Нельзя построить в себе отцовскую любовь к будущему ребенку, но можно проложить для неё путь, и это необходимо делать заранее. А дальше начнётся самое главное (или всё тут – самое главное?..): живое общение с малышом, с сыном или дочерью, про которое трудно написать общими словами. Здесь всё дело в том, чтобы от принципов отношения к ребёнку перейти – нет, перелететь, прорваться! – к отношениям с той неповторимой личностью, которая скрыта в этом твоём ребёнке.

Непростая, парадоксальная притча о блудном сыне в Евангелии намекает нам на возможную силу и своеобразие отцовской любви. Дорасти в своём чувстве до возможности разрушить свои собственные внутренние схемы – это проблема именно отцовской любви, особенно когда речь идет о любви к сыну – ведь сталкиваются две мужские индивидуальности.

Это ещё один пример асимметрии родственных чувств. Но чем больше мы будем углубляться в область таких различий, тем меньше сможем высказать обобщённых суждений. Попробуйте уподобить отцовское чувство к сыну и материнское чувство к дочери – и уподобление это незамедлительно растворится в различающих особенностях. Нам придется обратить внимание на соотношение мужского и женского начала в каждой человеческой душе, будь то мужчина или женщина, и на многое другое… Поэтому нет оснований надеяться (или беспокоиться), что кто-то умный изложит нам все проблемы нашей душевной жизни, а в приложении приведёт их решения. Каждому из нас приходится быть в круге собственной жизни по-своему мудрым.

(Сохранённые записи)
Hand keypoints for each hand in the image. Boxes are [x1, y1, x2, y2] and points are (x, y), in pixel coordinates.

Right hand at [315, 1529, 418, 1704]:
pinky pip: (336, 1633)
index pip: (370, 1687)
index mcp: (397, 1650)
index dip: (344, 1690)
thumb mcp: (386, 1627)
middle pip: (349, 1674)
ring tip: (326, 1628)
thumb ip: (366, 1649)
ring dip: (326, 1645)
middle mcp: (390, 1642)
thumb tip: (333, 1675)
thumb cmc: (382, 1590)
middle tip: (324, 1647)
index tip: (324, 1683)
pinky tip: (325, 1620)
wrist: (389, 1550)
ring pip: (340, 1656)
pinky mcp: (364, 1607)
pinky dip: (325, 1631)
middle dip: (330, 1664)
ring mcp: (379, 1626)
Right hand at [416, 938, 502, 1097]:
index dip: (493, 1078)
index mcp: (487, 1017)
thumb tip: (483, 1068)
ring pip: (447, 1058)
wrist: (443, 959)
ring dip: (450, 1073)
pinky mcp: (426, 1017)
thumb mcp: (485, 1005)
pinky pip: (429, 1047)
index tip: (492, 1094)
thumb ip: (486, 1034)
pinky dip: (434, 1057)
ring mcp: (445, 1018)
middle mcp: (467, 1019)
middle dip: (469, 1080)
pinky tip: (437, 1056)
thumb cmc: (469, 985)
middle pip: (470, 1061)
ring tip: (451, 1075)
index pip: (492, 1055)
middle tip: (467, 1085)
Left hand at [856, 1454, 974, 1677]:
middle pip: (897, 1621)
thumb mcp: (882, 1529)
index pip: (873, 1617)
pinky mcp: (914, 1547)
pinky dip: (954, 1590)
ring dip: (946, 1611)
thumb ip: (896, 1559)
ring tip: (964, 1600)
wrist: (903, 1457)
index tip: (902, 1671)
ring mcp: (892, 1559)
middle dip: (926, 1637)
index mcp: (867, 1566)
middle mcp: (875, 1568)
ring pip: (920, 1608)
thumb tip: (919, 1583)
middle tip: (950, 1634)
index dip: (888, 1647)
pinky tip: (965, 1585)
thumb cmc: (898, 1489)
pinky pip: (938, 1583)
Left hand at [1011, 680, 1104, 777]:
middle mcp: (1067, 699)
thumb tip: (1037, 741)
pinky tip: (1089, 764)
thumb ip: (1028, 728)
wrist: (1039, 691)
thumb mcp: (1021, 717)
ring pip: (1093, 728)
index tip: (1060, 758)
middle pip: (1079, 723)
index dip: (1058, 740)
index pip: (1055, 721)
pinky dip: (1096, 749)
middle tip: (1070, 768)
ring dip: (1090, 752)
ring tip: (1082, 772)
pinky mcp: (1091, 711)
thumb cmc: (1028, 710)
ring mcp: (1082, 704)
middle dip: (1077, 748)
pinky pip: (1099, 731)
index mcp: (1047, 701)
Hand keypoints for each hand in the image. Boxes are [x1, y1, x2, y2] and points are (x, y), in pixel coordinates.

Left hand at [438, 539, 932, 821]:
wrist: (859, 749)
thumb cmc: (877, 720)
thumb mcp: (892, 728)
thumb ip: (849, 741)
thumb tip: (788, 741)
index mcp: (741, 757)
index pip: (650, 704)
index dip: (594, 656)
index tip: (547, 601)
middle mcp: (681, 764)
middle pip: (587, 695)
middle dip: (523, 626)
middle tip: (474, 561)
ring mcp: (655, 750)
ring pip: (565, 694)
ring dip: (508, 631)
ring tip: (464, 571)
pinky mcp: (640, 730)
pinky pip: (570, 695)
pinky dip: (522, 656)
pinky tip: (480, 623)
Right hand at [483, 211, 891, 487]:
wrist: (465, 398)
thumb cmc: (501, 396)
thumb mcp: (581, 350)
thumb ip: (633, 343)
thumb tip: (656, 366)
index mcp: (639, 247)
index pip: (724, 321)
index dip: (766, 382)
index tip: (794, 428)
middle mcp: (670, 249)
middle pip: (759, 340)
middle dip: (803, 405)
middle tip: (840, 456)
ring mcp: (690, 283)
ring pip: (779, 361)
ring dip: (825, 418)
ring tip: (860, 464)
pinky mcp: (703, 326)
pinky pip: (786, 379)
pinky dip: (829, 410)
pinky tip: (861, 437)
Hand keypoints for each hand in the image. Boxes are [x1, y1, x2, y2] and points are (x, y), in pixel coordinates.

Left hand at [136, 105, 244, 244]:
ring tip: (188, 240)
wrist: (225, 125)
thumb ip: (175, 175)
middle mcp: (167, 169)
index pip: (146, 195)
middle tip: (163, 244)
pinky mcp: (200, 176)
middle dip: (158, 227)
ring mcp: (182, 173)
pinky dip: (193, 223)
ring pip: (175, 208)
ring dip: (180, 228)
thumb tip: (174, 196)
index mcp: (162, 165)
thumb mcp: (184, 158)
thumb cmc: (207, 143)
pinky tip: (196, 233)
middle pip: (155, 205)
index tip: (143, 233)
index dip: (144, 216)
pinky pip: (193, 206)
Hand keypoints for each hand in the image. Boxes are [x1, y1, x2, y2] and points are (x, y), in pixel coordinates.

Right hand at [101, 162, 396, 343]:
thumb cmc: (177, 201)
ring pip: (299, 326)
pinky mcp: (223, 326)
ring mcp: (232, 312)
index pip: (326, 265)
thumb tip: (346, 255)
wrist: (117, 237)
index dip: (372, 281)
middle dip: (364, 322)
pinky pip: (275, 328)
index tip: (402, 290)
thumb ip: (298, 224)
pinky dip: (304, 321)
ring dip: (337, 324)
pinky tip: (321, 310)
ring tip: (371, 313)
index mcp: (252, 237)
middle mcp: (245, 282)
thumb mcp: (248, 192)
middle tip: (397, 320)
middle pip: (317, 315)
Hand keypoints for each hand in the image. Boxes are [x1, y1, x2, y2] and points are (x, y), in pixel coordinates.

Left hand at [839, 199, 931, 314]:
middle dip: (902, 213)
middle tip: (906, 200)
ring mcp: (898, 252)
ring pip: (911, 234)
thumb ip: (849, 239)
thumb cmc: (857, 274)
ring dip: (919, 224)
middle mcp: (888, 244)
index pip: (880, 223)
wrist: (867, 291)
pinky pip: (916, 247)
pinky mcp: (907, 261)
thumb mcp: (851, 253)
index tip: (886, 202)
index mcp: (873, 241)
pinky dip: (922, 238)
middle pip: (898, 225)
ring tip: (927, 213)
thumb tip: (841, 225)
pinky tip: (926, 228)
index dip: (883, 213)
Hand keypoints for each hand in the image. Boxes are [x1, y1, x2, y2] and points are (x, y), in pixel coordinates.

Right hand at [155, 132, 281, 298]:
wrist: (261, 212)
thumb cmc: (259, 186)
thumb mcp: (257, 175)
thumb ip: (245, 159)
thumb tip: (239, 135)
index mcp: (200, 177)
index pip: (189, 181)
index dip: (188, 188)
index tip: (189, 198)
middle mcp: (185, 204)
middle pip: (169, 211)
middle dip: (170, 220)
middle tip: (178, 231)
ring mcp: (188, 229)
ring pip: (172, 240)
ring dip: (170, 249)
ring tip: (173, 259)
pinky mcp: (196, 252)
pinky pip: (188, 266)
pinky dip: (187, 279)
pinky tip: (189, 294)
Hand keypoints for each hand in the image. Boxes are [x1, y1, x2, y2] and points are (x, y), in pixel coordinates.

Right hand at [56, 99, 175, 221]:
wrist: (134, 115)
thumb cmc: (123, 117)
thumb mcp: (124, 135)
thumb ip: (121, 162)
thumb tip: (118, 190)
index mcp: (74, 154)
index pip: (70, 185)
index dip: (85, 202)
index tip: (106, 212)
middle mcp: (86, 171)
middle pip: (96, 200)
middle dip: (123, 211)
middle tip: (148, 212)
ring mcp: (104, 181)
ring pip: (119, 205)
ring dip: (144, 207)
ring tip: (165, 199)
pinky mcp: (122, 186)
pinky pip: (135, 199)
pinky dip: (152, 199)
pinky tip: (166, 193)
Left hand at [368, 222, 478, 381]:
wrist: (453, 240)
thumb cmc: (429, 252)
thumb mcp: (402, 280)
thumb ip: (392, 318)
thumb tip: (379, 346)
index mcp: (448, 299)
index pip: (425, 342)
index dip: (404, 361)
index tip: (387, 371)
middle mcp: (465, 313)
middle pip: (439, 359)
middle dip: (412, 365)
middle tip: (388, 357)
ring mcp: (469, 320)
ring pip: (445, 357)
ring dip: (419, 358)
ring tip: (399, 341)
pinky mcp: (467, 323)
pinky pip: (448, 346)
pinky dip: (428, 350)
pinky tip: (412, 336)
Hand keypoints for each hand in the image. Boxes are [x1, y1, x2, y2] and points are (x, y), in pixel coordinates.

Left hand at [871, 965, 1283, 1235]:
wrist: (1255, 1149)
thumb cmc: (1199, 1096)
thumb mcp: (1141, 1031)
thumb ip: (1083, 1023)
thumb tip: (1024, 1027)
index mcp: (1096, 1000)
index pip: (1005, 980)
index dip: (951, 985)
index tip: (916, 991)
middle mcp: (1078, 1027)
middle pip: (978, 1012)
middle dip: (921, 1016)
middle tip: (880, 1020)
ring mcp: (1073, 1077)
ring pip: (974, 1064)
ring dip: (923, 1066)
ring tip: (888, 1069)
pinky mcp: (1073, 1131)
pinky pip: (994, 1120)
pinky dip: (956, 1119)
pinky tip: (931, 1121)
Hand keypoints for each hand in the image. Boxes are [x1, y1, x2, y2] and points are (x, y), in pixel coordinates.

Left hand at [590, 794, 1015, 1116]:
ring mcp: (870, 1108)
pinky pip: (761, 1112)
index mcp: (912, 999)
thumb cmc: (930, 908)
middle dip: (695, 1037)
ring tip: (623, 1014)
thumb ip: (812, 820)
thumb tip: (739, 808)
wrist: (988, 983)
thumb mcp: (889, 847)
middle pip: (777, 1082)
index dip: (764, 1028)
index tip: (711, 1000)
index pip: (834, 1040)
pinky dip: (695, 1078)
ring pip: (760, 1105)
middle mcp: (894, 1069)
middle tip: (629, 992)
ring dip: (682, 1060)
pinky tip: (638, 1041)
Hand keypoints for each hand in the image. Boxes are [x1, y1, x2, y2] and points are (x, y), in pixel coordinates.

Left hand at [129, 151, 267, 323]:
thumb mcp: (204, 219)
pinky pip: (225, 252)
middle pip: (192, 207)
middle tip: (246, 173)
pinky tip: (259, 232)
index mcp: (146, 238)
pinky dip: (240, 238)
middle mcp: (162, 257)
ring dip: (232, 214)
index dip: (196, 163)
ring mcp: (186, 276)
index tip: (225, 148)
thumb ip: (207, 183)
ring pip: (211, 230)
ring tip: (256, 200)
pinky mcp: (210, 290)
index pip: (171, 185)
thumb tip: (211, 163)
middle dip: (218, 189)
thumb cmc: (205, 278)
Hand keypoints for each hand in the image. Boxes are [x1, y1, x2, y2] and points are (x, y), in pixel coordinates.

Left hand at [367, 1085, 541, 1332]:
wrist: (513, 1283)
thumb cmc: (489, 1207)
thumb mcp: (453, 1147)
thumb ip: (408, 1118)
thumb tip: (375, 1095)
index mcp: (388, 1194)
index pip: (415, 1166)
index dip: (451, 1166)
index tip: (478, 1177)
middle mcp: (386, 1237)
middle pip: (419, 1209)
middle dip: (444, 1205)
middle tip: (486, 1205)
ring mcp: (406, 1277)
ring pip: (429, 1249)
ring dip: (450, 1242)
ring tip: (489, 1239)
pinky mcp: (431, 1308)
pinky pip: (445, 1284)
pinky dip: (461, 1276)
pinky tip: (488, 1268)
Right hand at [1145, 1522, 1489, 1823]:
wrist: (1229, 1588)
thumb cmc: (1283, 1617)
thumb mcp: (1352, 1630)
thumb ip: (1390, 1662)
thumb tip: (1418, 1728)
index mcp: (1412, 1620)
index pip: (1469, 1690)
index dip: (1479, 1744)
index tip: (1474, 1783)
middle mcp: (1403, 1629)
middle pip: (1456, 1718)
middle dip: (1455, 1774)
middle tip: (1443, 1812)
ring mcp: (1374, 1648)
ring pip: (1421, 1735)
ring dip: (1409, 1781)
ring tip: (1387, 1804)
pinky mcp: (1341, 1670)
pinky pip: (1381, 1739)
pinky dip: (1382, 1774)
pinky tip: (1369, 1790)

РАБОЧЕЕ ЗАДАНИЕ:
Продолжите текст об отцовской любви, начав сразу после его последнего предложения. Записи никак не связаны с текстом об отцовской любви.

РЕЗУЛЬТАТ ЗАДАНИЯ:
Сон о мировом родстве

Посреди большого портового города, на площади, которая была совершенно пуста – видимо, по причине раннего утра, – ко мне навстречу шагал совершенно незнакомый человек. Но он не шёл, он почти бежал, будто спешил на долгожданную встречу со мной, будто знал меня тысячу лет. На нём были странные развевающиеся одежды, вполне созвучные старинным домам, окружавшим площадь, высокой ратуше с колоколами и фигурным флюгером, брусчатой мостовой и парусникам в порту.

– Добрый день, добрый день! – заговорил он, приближаясь, и протянул мне руку.

Обмениваясь с ним рукопожатием, я почувствовал прикосновение шероховатого металла, слегка скребнувшего по коже ладони. Действительно, незнакомец держал в руке небольшую пластинку. Теперь он всматривался в неё, и я заметил, что по маленькому экранчику на пластинке бежит текст. Лицо незнакомца выражало неподдельный интерес и к тексту на пластинке и ко мне. Свободная рука его легла мне на плечо, и, кончив читать, он притянул меня к себе и крепко обнял.

– Ужасно рад тебя видеть, дядюшка, – произнёс он с жаром, и доброе, чуть полноватое лицо его просияло.

Он был, без сомнения, гораздо старше меня, и обращение его окончательно повергло меня в недоумение. Заметив это, мой новоявленный племянник покачал головой:

– Вот что значит ходить без генитайзера: своих не признаёшь. А у нас ведь общие дед с бабкой! У меня в тридцать шестом поколении, а у тебя в тридцать пятом. Так что ты мне дальний, но дядюшка. Ну, идём, идём, пора уже к завтраку. Да и с остальной роднёй познакомиться надо, а это ведь работа нешуточная.

Он повёл меня к себе домой – по оживающим улицам старинного города. И каждый, кого мы встречали по дороге, пожимал мне руку со знакомым уже шероховатым прикосновением, и с каждым рукопожатием у меня становилось на одного родственника больше.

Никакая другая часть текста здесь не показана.